__PROBLEM STATEMENT__: Apart from the pictures, return every line of the listing exactly.

__RECORDS PROVIDED__:
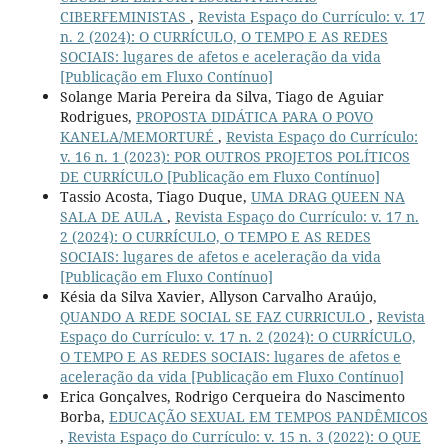
CIBERFEMINISTAS
,
Revista Espaço do Currículo: v. 17
n. 2 (2024): O CURRÍCULO, O TEMPO E AS REDES
SOCIAIS: lugares de afetos e aceleração da vida
[Publicação em Fluxo Contínuo]
Solange Maria Pereira da Silva, Tiago de Aguiar
Rodrigues,
PROPOSTA DIDÁTICA PARA O POVO
KANELA/MEMORTURÉ
,
Revista Espaço do Currículo:
v. 16 n. 1 (2023): POR OUTROS PROJETOS POLÍTICOS
DE CURRÍCULO [Publicação em Fluxo Contínuo]
Tassio Acosta, Tiago Duque,
UMA DRAG QUEEN NA
SALA DE AULA
,
Revista Espaço do Currículo: v. 17 n.
2 (2024): O CURRÍCULO, O TEMPO E AS REDES
SOCIAIS: lugares de afetos e aceleração da vida
[Publicação em Fluxo Contínuo]
Késia da Silva Xavier, Allyson Carvalho Araújo,
QUANDO A REDE SOCIAL SE FAZ CURRICULO
,
Revista
Espaço do Currículo: v. 17 n. 2 (2024): O CURRÍCULO,
O TEMPO E AS REDES SOCIAIS: lugares de afetos e
aceleração da vida [Publicação em Fluxo Contínuo]
Erica Gonçalves, Rodrigo Cerqueira do Nascimento
Borba,
EDUCAÇÃO SEXUAL EM TEMPOS PANDÊMICOS
,
Revista Espaço do Currículo: v. 15 n. 3 (2022): O QUE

__ANSWER TO THIS TASK__:
CIBERFEMINISTAS
,
Revista Espaço do Currículo: v. 17
n. 2 (2024): O CURRÍCULO, O TEMPO E AS REDES
SOCIAIS: lugares de afetos e aceleração da vida
[Publicação em Fluxo Contínuo]
Solange Maria Pereira da Silva, Tiago de Aguiar
Rodrigues,
PROPOSTA DIDÁTICA PARA O POVO
KANELA/MEMORTURÉ
,
Revista Espaço do Currículo:
v. 16 n. 1 (2023): POR OUTROS PROJETOS POLÍTICOS
DE CURRÍCULO [Publicação em Fluxo Contínuo]
Tassio Acosta, Tiago Duque,
UMA DRAG QUEEN NA
SALA DE AULA
,
Revista Espaço do Currículo: v. 17 n.
2 (2024): O CURRÍCULO, O TEMPO E AS REDES
SOCIAIS: lugares de afetos e aceleração da vida
[Publicação em Fluxo Contínuo]
Késia da Silva Xavier, Allyson Carvalho Araújo,
QUANDO A REDE SOCIAL SE FAZ CURRICULO
,
Revista
Espaço do Currículo: v. 17 n. 2 (2024): O CURRÍCULO,
O TEMPO E AS REDES SOCIAIS: lugares de afetos e
aceleração da vida [Publicação em Fluxo Contínuo]
Erica Gonçalves, Rodrigo Cerqueira do Nascimento
Borba,
EDUCAÇÃO SEXUAL EM TEMPOS PANDÊMICOS
,
Revista Espaço do Currículo: v. 15 n. 3 (2022): O QUE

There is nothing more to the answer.